## Stored data entries

************

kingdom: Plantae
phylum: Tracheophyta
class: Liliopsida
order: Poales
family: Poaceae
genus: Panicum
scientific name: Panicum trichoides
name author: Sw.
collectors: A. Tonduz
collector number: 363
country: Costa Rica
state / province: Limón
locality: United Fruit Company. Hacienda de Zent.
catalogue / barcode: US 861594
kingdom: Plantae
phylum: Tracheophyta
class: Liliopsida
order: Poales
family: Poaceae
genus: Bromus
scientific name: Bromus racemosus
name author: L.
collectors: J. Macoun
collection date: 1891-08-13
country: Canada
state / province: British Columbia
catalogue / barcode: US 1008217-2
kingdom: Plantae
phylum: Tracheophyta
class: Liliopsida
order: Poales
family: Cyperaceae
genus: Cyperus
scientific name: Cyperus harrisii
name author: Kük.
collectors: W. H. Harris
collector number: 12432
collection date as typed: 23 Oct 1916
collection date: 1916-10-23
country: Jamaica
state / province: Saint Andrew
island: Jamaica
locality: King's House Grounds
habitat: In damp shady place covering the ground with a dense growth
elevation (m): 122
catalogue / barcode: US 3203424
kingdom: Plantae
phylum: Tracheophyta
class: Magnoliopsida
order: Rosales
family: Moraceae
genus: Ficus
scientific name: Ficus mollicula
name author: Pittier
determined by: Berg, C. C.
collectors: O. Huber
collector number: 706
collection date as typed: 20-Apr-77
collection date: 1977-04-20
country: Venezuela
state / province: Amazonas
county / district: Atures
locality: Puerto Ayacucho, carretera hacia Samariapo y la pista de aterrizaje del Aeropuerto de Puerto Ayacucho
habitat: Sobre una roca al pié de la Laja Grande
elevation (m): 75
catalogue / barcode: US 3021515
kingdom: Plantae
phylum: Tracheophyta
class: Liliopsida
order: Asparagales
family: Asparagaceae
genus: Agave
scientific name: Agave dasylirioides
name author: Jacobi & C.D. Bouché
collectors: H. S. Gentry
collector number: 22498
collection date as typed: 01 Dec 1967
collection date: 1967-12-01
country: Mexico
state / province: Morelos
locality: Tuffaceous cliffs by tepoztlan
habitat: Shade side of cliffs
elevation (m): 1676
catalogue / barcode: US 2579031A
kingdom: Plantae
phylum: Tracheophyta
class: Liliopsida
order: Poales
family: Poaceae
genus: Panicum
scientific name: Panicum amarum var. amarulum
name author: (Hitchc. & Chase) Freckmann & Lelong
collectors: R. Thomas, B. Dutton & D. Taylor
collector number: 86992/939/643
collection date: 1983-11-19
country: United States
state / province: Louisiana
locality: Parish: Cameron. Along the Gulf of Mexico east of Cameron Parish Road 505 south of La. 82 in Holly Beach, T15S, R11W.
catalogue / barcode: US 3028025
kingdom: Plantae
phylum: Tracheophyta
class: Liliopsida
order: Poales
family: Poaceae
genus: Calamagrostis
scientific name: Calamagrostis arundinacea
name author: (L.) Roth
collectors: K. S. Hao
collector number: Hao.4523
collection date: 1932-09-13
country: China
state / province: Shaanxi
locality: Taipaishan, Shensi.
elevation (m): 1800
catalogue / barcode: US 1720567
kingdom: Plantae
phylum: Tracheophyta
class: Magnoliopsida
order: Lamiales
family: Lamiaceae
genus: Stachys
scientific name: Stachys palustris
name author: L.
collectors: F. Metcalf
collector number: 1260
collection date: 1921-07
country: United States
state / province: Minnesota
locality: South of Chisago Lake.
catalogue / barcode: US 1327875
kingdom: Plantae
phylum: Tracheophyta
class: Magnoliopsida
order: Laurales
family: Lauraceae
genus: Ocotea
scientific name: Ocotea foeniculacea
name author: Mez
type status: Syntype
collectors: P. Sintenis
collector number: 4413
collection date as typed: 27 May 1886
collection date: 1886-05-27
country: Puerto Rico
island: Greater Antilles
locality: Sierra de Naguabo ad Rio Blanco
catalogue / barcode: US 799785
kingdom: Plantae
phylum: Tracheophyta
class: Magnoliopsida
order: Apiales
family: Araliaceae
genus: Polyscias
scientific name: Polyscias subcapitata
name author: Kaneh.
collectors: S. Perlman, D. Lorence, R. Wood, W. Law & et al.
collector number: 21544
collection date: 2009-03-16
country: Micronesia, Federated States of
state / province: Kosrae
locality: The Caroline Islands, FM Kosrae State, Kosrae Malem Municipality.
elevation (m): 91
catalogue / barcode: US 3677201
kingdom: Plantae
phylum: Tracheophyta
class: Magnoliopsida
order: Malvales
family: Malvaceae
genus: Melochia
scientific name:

************

Put the part of the data that opens with the line containing "name author: (Hitchc." and closes with the line containing "elevation (m): 91" into a numbered list. Leave out any blank lines.

1. name author: (Hitchc. & Chase) Freckmann & Lelong
2. collectors: R. Thomas, B. Dutton & D. Taylor
3. collector number: 86992/939/643
4. collection date: 1983-11-19
5. country: United States
6. state / province: Louisiana
7. locality: Parish: Cameron. Along the Gulf of Mexico east of Cameron Parish Road 505 south of La. 82 in Holly Beach, T15S, R11W.
8. catalogue / barcode: US 3028025
9. kingdom: Plantae
10. phylum: Tracheophyta
11. class: Liliopsida
12. order: Poales
13. family: Poaceae
14. genus: Calamagrostis
15. scientific name: Calamagrostis arundinacea
16. name author: (L.) Roth
17. collectors: K. S. Hao
18. collector number: Hao.4523
19. collection date: 1932-09-13
20. country: China
21. state / province: Shaanxi
22. locality: Taipaishan, Shensi.
23. elevation (m): 1800
24. catalogue / barcode: US 1720567
25. kingdom: Plantae
26. phylum: Tracheophyta
27. class: Magnoliopsida
28. order: Lamiales
29. family: Lamiaceae
30. genus: Stachys
31. scientific name: Stachys palustris
32. name author: L.
33. collectors: F. Metcalf
34. collector number: 1260
35. collection date: 1921-07
36. country: United States
37. state / province: Minnesota
38. locality: South of Chisago Lake.
39. catalogue / barcode: US 1327875
40. kingdom: Plantae
41. phylum: Tracheophyta
42. class: Magnoliopsida
43. order: Laurales
44. family: Lauraceae
45. genus: Ocotea
46. scientific name: Ocotea foeniculacea
47. name author: Mez
48. type status: Syntype
49. collectors: P. Sintenis
50. collector number: 4413
51. collection date as typed: 27 May 1886
52. collection date: 1886-05-27
53. country: Puerto Rico
54. island: Greater Antilles
55. locality: Sierra de Naguabo ad Rio Blanco
56. catalogue / barcode: US 799785
57. kingdom: Plantae
58. phylum: Tracheophyta
59. class: Magnoliopsida
60. order: Apiales
61. family: Araliaceae
62. genus: Polyscias
63. scientific name: Polyscias subcapitata
64. name author: Kaneh.
65. collectors: S. Perlman, D. Lorence, R. Wood, W. Law & et al.
66. collector number: 21544
67. collection date: 2009-03-16
68. country: Micronesia, Federated States of
69. state / province: Kosrae
70. locality: The Caroline Islands, FM Kosrae State, Kosrae Malem Municipality.
71. elevation (m): 91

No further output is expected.